CGT Nearing Retirement

Hi All

Wonder if you can advise on our situation. We have an IP solely in my husband's name as he has a much higher salary than me. He would like to retire in 3 or 4 years time. Can you enlighten us on CGT and the best way to go. For instance, can he contribute the proceeds of the sale to his superannuation and ,if so, what would the tax implications be and would he be better off selling the IP after retirement ?

Cheers
 
While he is working and if his employer is making superannuation contributions he might not be able to save tax by contributing the capital gain to super. If his employer is willing he could salary sacrifice employment income to superannuation. There have been some articles in API.

How much is the capital gain likely to be?
 
Depending on his age when you do it, there can be substantial tax benefits selling the IP and putting the capital gains straight into super. This would be worth investigating through your accountant.
 
We were told only way to reduce CGT if you are not self employed, is to salary sacrifice your salary into super, so the only money you will earn will be from the sale of the property. You will still have to pay CGT depending on how much 'profit' you make from the sale.
 
I thought you could sell an IP, dump up to $450K into your super as a "once only" chance. Not sure of the entry or exist fees or anything else, but it is something we may look at doing down the track.

Obviously, we would need to check everything out, but in the back of my (tiny :)) mind it is something I thought we could use to reduce CGT.

That, or as mentioned already, salary sacrificing the whole salary into super in the year that you make a big gain, to help minimise the tax.

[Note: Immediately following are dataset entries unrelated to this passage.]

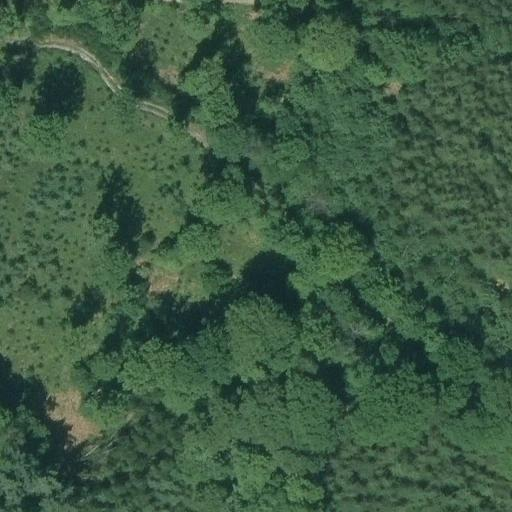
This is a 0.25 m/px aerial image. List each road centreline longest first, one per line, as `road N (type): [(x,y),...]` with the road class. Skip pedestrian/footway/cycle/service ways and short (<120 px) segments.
road 1 (track): [(511,413),(356,295),(287,218),(272,137),(284,98),(312,70)]
road 2 (track): [(0,37),(88,55),(110,87),(178,120),(287,218)]
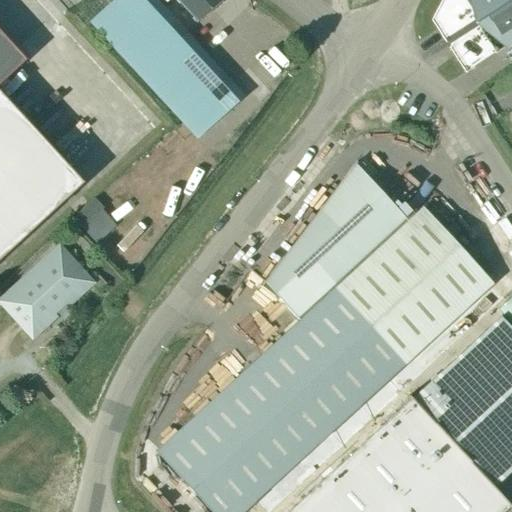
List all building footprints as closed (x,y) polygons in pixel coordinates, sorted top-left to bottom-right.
[(113,0),(105,8),(89,23),(114,51),(196,140),(241,100),(159,11),(148,0),(113,0)] [(97,0),(105,8),(113,0),(97,0)] [(163,0),(165,2),(167,0),(177,0),(195,20),(217,0),(163,0)] [(511,0),(472,0),(480,13),(481,12),(501,43),(511,35),(511,0)] [(0,258),(81,184),(0,95),(0,83),(26,59),(0,30),(0,258)] [(406,221),(353,164),(263,284),(299,323),(156,453),(209,511),(242,511),(402,366),(491,284),(420,208),(406,221)] [(116,228),(109,221),(90,238),(97,245),(116,228)] [(0,303),(31,338),(68,304),(91,284),(58,248),(0,300),(0,303)] [(511,296),(498,309),(511,324),(511,296)] [(511,469),(511,331),(500,318),(411,399),(408,396),(407,397),(410,400),(288,511),(503,511),(508,508),(511,511),(511,510),(492,488),(511,469)]
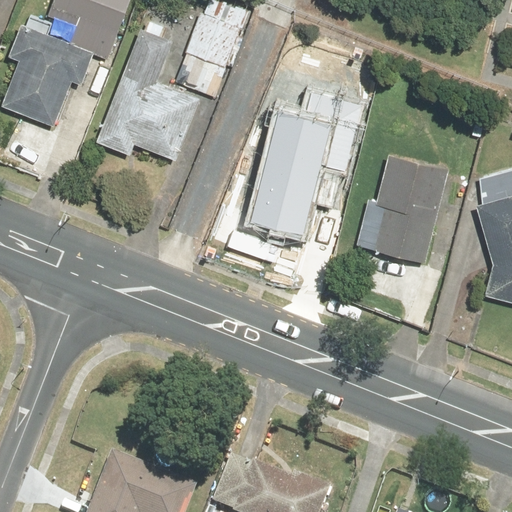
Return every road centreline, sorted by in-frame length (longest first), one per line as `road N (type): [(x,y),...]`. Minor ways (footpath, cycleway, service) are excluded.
road 1 (secondary): [(92,254),(511,429)]
road 2 (residential): [(92,254),(0,506)]
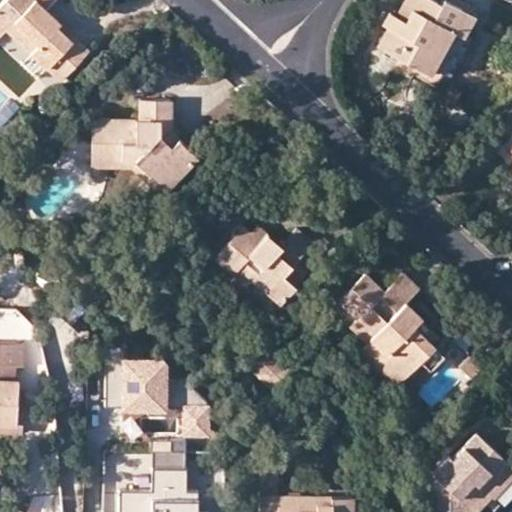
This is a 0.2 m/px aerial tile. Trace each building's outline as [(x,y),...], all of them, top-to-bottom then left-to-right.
[(89,49),(76,36),(71,41),(57,27),(61,22),(45,5),(49,0),(3,0),(0,4),(0,35),(15,20),(40,43),(34,50),(63,79),(89,49)] [(442,0),(441,2),(437,0),(417,0),(407,19),(396,14),(390,10),(383,23),(389,26),(379,43),(430,72),(441,56),(454,63),(468,38),(464,36),(451,29),(463,7),(450,0),(442,0)] [(403,0),(396,14),(407,19),(417,0),(403,0)] [(476,14),(463,7),(451,29),(464,36),(476,14)] [(76,36),(61,22),(57,27),(71,41),(76,36)] [(92,126),(92,156),(134,158),(168,188),(198,156),(179,137),(172,145),(160,134),(162,118),(172,118),(172,98),(140,99),(139,121),(100,119),(92,126)] [(172,126),(172,118),(162,118),(160,134),(172,145),(179,137),(181,136),(172,126)] [(161,195),(168,188),(134,158),(92,156),(92,167),(132,169),(161,195)] [(258,223),(251,231),(261,240),(268,232),(258,223)] [(216,257),(235,273),(244,264),(256,275),(254,279),(281,304),(296,287),(285,276),(313,242),(297,227),(282,244),(268,232),(261,240),(251,231),(242,224),(216,257)] [(248,284),(254,279),(256,275),(244,264),(235,273),(248,284)] [(359,317),(385,290),(367,272),(340,299),(359,317)] [(420,288),(404,272),(385,290),(359,317),(351,325),(367,341),(372,335),(387,350),(375,362),(397,383),(421,361),(430,370),(444,355),(415,325),(423,317),(407,301),(420,288)] [(79,316),(56,313),(52,332),(75,336),(79,316)] [(360,348),(375,362),(387,350),(372,335),(367,341),(360,348)] [(0,431),(22,433),(24,400),(18,399),(18,391),(19,381),(15,381),(16,366),(23,367),(25,345),(0,342),(0,431)] [(104,342),(104,404),(123,405),(123,398),(141,399),(141,405),(183,405),(183,430),(205,431),(206,397),(185,378),(163,378),(163,358),(124,357),(125,343),(104,342)] [(264,359),(271,351),(263,343),(244,363),(253,371),(264,359)] [(290,369),(271,351),(264,359),(282,377),(290,369)] [(481,368),(470,356),(462,364),(473,376),(481,368)] [(282,377),(264,359),(253,371),(271,389),(282,377)] [(436,476),(434,511),(457,511),(458,495),(474,479),(476,482),(501,456),(478,433),(452,458),(449,455),(433,472),(436,476)] [(151,437),(151,450),(186,450),(186,437),(151,437)] [(511,478),(511,466),(501,456),(476,482),(494,498),(511,478)] [(198,511),(199,492),(187,491),(188,469),(153,469),(152,491),(120,491),(119,511),(198,511)] [(278,470),(261,470),(261,495),(278,495),(278,470)] [(476,482),(474,479),(458,495),(475,511),(480,511),(494,498),(476,482)] [(278,495),(261,495),(260,511),(352,511),(353,497),(278,495)] [(475,511),(458,495),(457,511),(475,511)]
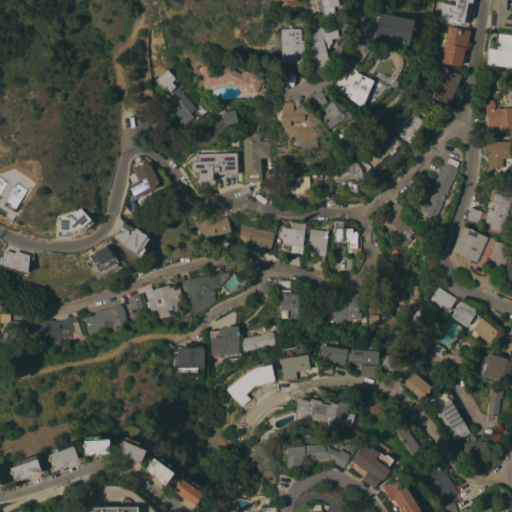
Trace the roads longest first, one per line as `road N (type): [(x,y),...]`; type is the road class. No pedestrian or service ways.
road 1 (residential): [(460,119),(398,191),(354,212),(293,215),(199,200),(158,155),(132,146),(95,238),(47,245),(0,229)]
road 2 (residential): [(0,298),(37,307),(85,304),(206,262),(271,265),(341,284),(365,266),(366,225),(354,212)]
road 3 (residential): [(481,0),(460,119),(469,179),(443,269),(459,288),(511,310)]
road 4 (residential): [(511,474),(489,482),(463,474),(409,403),(384,387),(331,383),(262,406)]
road 5 (residential): [(185,511),(103,465),(0,495)]
road 6 (residential): [(271,265),(250,296),(191,339),(175,339)]
road 7 (residential): [(379,511),(366,492),(321,476),(293,492),(288,511)]
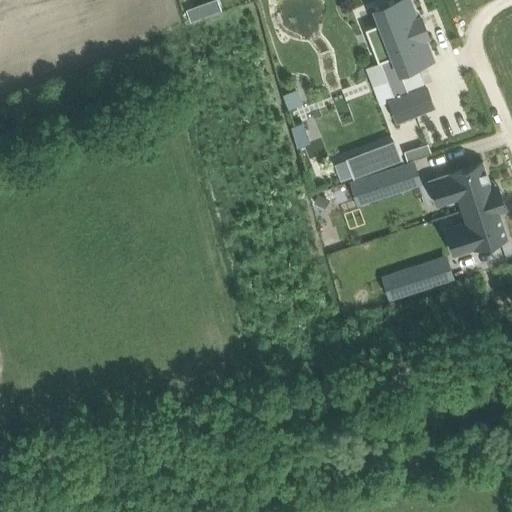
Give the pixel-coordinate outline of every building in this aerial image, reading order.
[(365,28),(378,62),(380,61),(394,98),(390,100),(390,102),(392,101),(398,117),(396,118),(397,119),(433,105),(433,103),(431,104),(425,88),(427,87),(426,86),(409,93),(401,70),(433,58),(424,35),(427,33),(427,32),(423,34),(417,19),(421,17),(421,16),(417,17),(410,0),(393,0),(375,7),(380,22),(365,28)] [(302,121),(291,126),(297,147),(310,142),(302,121)] [(382,145),(359,154),(366,170),(389,162),(400,157),(394,141),(382,145)] [(428,144),(405,151),(408,161),(431,153),(428,144)] [(483,161),(437,176),(446,202),(457,198),(461,210),(499,198),(495,185),(491,186),(483,161)] [(393,169),(353,183),(359,201),(399,188),(419,182),(413,163),(393,169)] [(317,193),(313,202),(322,207),(326,197),(317,193)] [(465,222),(454,225),(462,251),(508,236),(500,212),(503,210),(499,198),(461,210),(465,222)] [(425,264),(385,277),(391,296),(431,283),(451,276),(445,257),(425,264)]
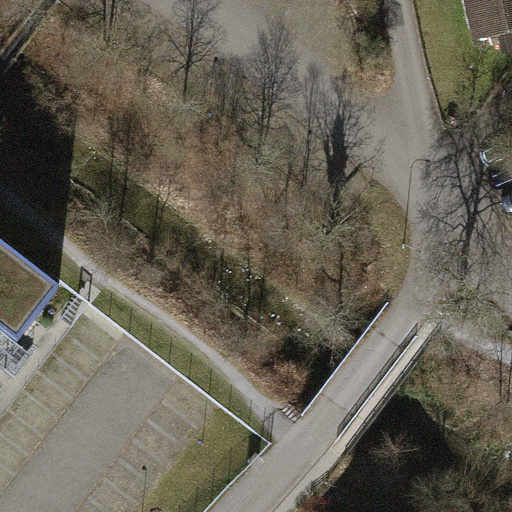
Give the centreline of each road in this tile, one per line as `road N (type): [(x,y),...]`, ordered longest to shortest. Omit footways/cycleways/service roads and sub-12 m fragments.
road 1 (residential): [(477,223),(315,433),(240,511)]
road 2 (residential): [(396,0),(413,95),(477,223)]
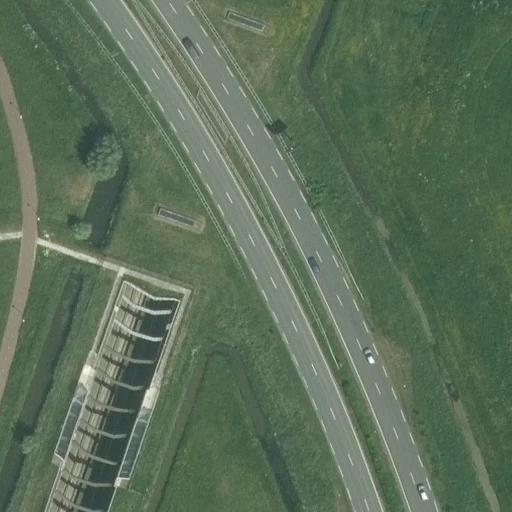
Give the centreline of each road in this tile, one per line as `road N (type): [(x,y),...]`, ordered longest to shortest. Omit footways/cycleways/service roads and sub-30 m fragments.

Obviously, if ever we decide to sell, a visit to our accountant will be in order so we get it "from the horses mouth".
 
Do you need to sell it before he retires?
If he retires in one financial year, and you sell it in the following financial year, then the capital gains is based on his income in that year. So, assuming that his retirement income was significantly lower than his current income, then the capital gains should also be taxed at a lower rate, because the tax is based on the marginal tax rate.
We sold an IP a few years ago, and it settled in a year where we had a combined income of about 30K... nasty.... but we hardly paid any CGT.